Department of Engineering

IT Services

Cache

To get statistics on your program's cache usage in linux, try this (for a program called a.out in the current directory)

 
   valgrind --tool=cachegrind ./a.out

You'll get output something like the following -

==10427== I   refs:      16,236,605
==10427== I1  misses:         2,182
==10427== LLi misses:         1,767
==10427== I1  miss rate:       0.01%
==10427== LLi miss rate:       0.01%
==10427== 
==10427== D   refs:       6,817,725  (4,443,209 rd   + 2,374,516 wr)
==10427== D1  misses:        13,180  (   10,651 rd   +     2,529 wr)
==10427== LLd misses:         7,527  (    5,427 rd   +     2,100 wr)
==10427== D1  miss rate:        0.1% (      0.2%     +       0.1%  )
==10427== LLd miss rate:        0.1% (      0.1%     +       0.0%  )
==10427== 
==10427== LL refs:           15,362  (   12,833 rd   +     2,529 wr)
==10427== LL misses:          9,294  (    7,194 rd   +     2,100 wr)
==10427== LL miss rate:         0.0% (      0.0%     +       0.0%  )

where

  • I1 refers to the first-level instruction cache
  • D1 refers to the first-level data cache
  • LL refers to the last-level common cache
  • rd refers to reads
  • wr refers to writes

The initial number on each line is the suffix of a data file that valgrind creates.

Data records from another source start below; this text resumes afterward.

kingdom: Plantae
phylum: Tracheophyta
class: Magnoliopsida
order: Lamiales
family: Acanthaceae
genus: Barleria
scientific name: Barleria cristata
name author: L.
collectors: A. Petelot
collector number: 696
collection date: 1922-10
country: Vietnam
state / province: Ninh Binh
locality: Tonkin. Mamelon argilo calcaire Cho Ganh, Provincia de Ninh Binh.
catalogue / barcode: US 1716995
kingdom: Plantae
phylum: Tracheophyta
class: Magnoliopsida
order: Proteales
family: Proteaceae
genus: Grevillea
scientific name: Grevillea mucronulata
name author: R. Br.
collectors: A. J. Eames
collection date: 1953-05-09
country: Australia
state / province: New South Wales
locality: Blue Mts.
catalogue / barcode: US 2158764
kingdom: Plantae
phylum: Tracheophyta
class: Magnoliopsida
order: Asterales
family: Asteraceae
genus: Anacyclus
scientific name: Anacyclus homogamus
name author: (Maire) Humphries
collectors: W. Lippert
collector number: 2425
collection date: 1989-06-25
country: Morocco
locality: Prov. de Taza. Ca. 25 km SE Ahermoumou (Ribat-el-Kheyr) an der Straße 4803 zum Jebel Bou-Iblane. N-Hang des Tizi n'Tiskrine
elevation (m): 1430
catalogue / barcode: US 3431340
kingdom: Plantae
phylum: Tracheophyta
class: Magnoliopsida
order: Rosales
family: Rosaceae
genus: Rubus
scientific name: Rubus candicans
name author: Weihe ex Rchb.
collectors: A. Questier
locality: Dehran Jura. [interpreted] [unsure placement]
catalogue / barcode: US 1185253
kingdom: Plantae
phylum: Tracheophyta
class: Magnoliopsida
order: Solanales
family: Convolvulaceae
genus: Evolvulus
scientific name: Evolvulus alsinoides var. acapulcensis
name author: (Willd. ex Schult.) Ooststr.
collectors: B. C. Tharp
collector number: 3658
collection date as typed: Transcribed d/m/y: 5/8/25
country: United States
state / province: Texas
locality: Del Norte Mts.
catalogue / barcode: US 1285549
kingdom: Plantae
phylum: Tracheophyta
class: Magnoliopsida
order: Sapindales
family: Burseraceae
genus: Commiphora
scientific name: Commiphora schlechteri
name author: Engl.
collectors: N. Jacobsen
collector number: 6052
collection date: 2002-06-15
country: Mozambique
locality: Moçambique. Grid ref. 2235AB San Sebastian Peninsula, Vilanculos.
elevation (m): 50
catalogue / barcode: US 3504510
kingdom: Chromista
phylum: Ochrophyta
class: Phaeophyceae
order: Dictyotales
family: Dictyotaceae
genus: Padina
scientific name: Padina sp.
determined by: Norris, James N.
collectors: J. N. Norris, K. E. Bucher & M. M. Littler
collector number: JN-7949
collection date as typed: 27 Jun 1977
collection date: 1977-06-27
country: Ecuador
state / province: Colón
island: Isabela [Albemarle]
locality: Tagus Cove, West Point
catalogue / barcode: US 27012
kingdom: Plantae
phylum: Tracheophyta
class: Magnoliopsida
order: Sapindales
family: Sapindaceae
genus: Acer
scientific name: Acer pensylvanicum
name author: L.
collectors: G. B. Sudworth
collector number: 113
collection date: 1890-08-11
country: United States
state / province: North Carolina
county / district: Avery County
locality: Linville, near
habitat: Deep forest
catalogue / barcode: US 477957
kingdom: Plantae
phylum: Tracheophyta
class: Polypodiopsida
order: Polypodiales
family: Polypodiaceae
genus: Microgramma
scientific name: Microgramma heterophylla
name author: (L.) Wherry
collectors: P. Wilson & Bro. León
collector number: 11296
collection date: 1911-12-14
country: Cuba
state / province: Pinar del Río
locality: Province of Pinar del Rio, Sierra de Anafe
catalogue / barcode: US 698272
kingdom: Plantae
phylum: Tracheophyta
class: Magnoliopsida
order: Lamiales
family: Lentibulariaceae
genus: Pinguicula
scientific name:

You can run cg_annotate on this file - in this case by doing

  cg_annotate cachegrind.out.10427

to get further information. The first thing to be printed out will be a guess about the machine's cache configuration. On a standard CUED DPO machine I get

I1 cache:         32768 B, 64 B, 8-way associative
D1 cache:         32768 B, 64 B, 8-way associative
LL cache:         3145728 B, 64 B, 12-way associative

whereas on a CUED ts-access machine I get

I1 cache:         32768 B, 64 B, 4-way associative
D1 cache:         32768 B, 64 B, 8-way associative
LL cache:         12582912 B, 64 B, 24-way associative

The cachegrind manual offers tips in how to take advantage of these stats.